- **Problem to work on**: Report, as a number alone, how many lines below contain the string "misura".

------------

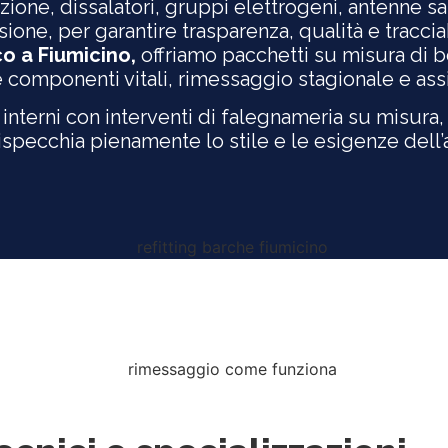
ione, dissalatori, gruppi elettrogeni, antenne sat
ne, per garantire trasparenza, qualità e tracciab
co a Fiumicino,
offriamo pacchetti su misura di
mponenti vitali, rimessaggio stagionale e assis
i interni con interventi di falegnameria su misura, 
 rispecchia pienamente lo stile e le esigenze dell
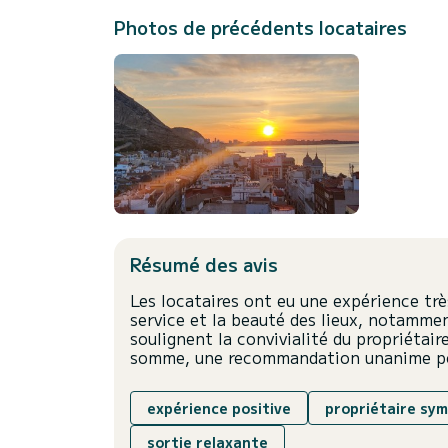
Photos de précédents locataires
Résumé des avis
Les locataires ont eu une expérience très
service et la beauté des lieux, notamme
soulignent la convivialité du propriétair
somme, une recommandation unanime pou
expérience positive
propriétaire sy
sortie relaxante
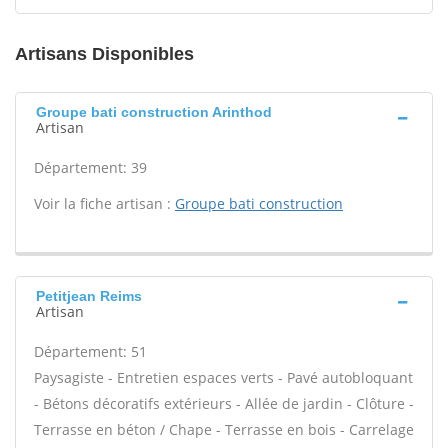
Artisans Disponibles
Groupe bati construction Arinthod
Artisan
Département: 39
Voir la fiche artisan :
Groupe bati construction
Petitjean Reims
Artisan
Département: 51
Paysagiste - Entretien espaces verts - Pavé autobloquant
- Bétons décoratifs extérieurs - Allée de jardin - Clôture -
Terrasse en béton / Chape - Terrasse en bois - Carrelage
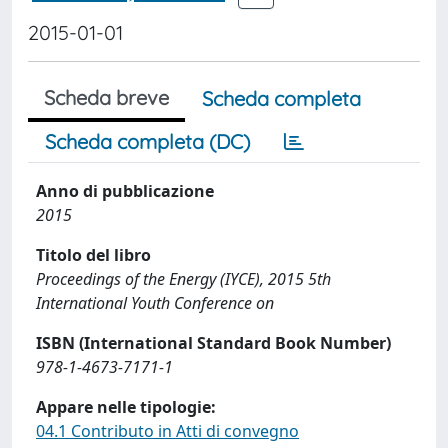
2015-01-01
Scheda breve
Scheda completa
Scheda completa (DC)
Anno di pubblicazione
2015
Titolo del libro
Proceedings of the Energy (IYCE), 2015 5th
International Youth Conference on
ISBN (International Standard Book Number)
978-1-4673-7171-1
Appare nelle tipologie:
04.1 Contributo in Atti di convegno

------------

- **Expected output**: 2